Geh hin und versammle die Ältesten von Israel und sprich zu ihnen: Der HERR, der Gott eurer Väter, der Gott Abrahams, Isaaks und Jakobs, ist mir erschienen und hat gesagt: Ich habe achtgegeben auf euch und auf das, was euch in Ägypten widerfahren ist,
17 I rzekłem: Wyprowadzę was z utrapienia Egipskiego do ziemi Chananejczyka, i Hetejczyka, i Amorejczyka, i Ferezejczyka, i Hewejczyka, i Jebuzejczyka, do ziemi opływającej mlekiem i miodem.
und ich sage euch: Ich will euch aus dem Elend Ägyptens herausführen in das Land der Kanaaniter, Hetiter, Amoriter, Pheresiter, Heviter und Jebusiter, in das Land, das von Milch und Honig fließt.
18 Tedy usłuchają głosu twego, a pójdziesz ty i starsi Izraelscy do króla Egipskiego, i rzeczecie do niego: Pan, Bóg Hebrajczyków, zabieżał nam; przetoż teraz niech pójdziemy proszę w drogę trzech dni na puszczą, abyśmy ofiarowali Panu, Bogu naszemu.
Und wenn sie auf dich hören, so sollst du und die Ältesten von Israel zum König von Ägypten hineingehen und zu ihm sagen: Der HERR, der Hebräer Gott, ist uns begegnet. So laß uns nun drei Tagereisen weit in die Wüste gehen, daß wir dem HERRN, unserm Gott, opfern!
19 Ale ja wiem, że wam nie pozwoli król Egipski odejść, jedno przez możną rękę.

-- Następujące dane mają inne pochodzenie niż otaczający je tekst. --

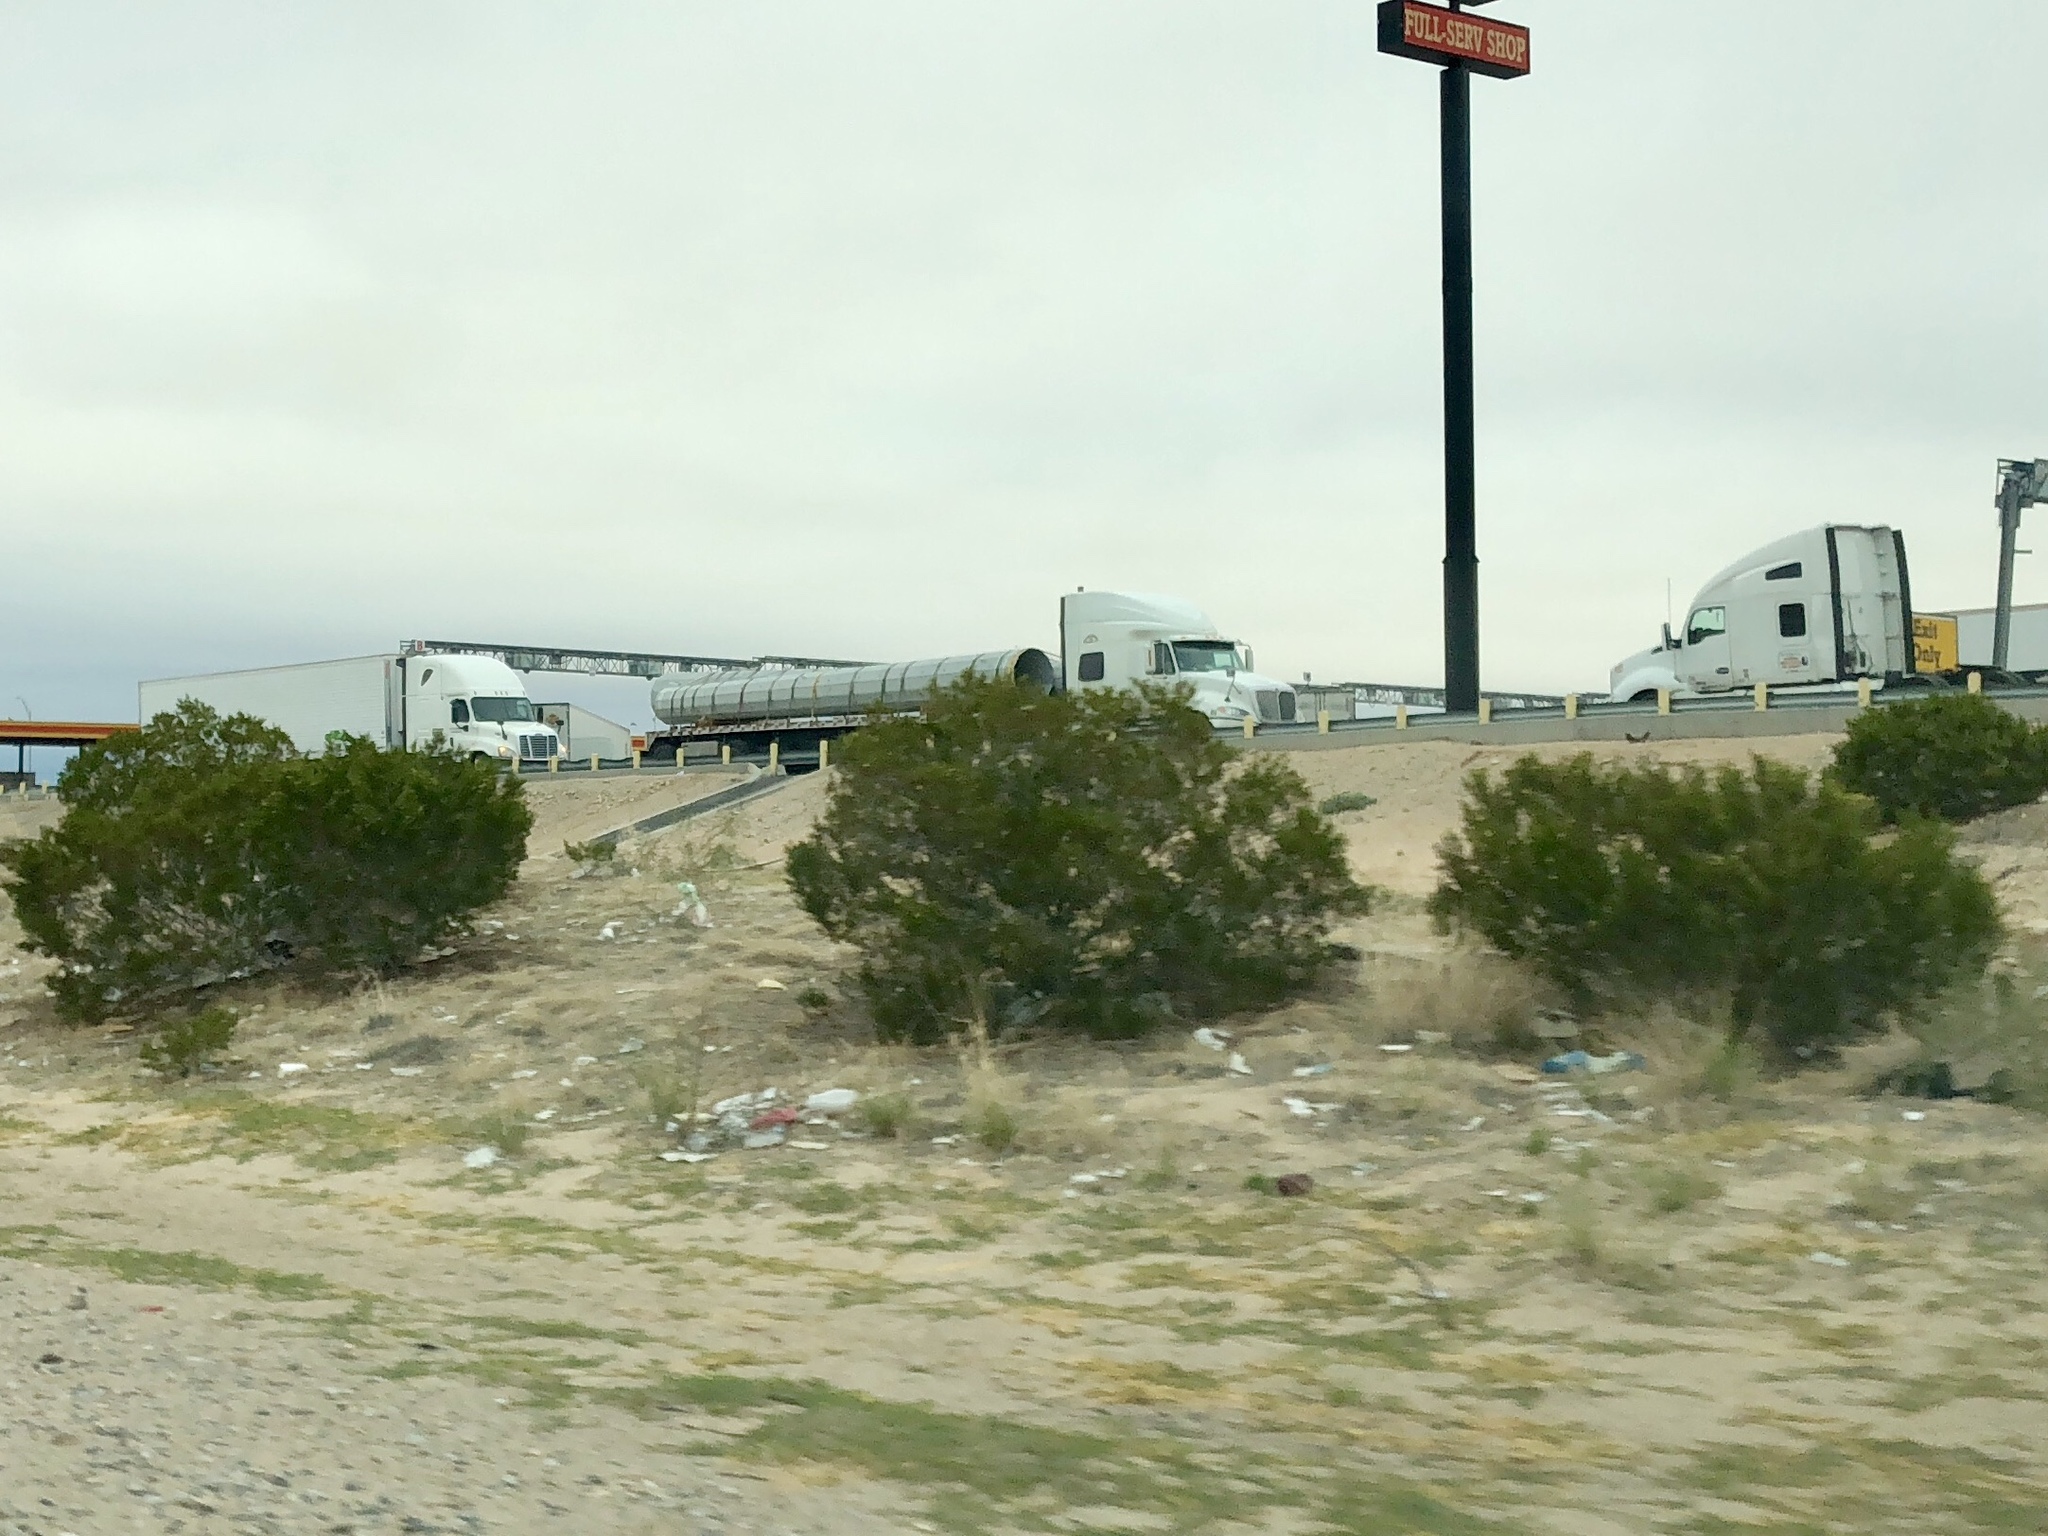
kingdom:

Aber ich weiß, daß euch der König von Ägypten nicht wird ziehen lassen, wenn er nicht gezwungen wird durch eine starke Hand.
20 A tak wyciągnę rękę moję, i uderzę Egipt wszystkiemi cudami mojemi, które będę czynił w pośrodku jego: a potem wypuści was.
Aber ich werde meine Hand ausstrecken und Ägypten mit allen meinen Wundern schlagen, die ich darin tun will; darnach wird er euch ziehen lassen.
21 I dam łaskę ludowi temu w oczach Egipczanów: i stanie się, gdy wychodzić będziecie, że nie wynijdziecie próżni.
Und ich will diesem Volk Gunst verschaffen bei den Ägyptern, daß, wenn ihr auszieht, ihr nicht leer ausziehen müßt;
22 Ale wypożyczy niewiasta u sąsiadki swojej, i u gospodyni domu swego, naczynia srebrnego, i naczynia złotego, i szat; i włożycie je na syny wasze, i na córki wasze, i złupicie Egipt.
sondern ein jedes Weib soll von ihrer Nachbarin und Hausgenossin silberne und goldene Geschirre und Kleider fordern; die sollt ihr auf eure Söhne und Töchter legen und Ägypten berauben.